Psychoanalyse en psychoanalytische therapie in de praktijk
Met de regelmaat van de klok verschijnen er – al dan niet in Nederlandse vertaling – introducties in psychoanalytische psychotherapie (Dil e.a. 2012; Dijs e.a. 2007; Gabbard 2010; De Wolf 2002). Leveren al deze boeken nieuwe inzichten op? Toegespitst op het boek van Safran: heeft het een meerwaarde dit aan te schaffen, als je al in het bezit bent van één van de genoemde boeken? Mijn antwoord is zonder voorbehoud: ja.
Alleen al de inleiding, die de geschiedenis van de psychoanalyse plaatst tegen de historische en culturele achtergrond is de moeite meer dan waard om te lezen. De auteur houdt een pleidooi voor een terugkeer naar de cultureel subversieve, sociaal progressieve en politiek betrokken geest die ooit kenmerkend was voor de psychoanalyse in haar begintijd.
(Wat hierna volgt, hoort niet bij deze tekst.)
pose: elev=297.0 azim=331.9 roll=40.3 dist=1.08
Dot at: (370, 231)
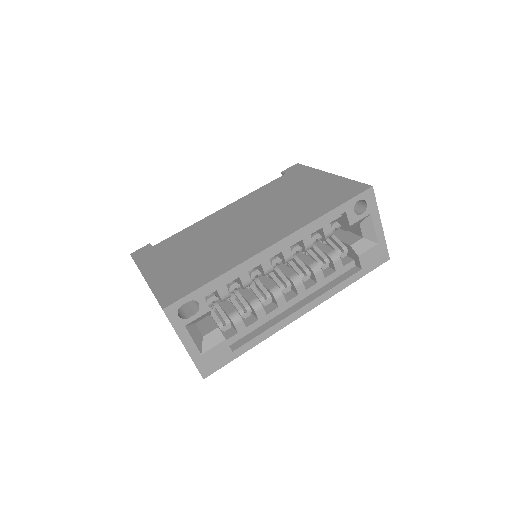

Waar het de hedendaagse psychiatrie aan ontbreekt, is misschien wel een antropologische theorie waar de psychopathologie op zou kunnen stoelen. Durven wij ons nog wel de vraag te stellen: wat is de mens? Safran stelt die vraag en probeert die ook te beantwoorden. Zijn uitgangspunt is dat de doelen van psychotherapie worden bepaald door de waarden en overtuigingen over wat de definitie is van ‘het goede leven’.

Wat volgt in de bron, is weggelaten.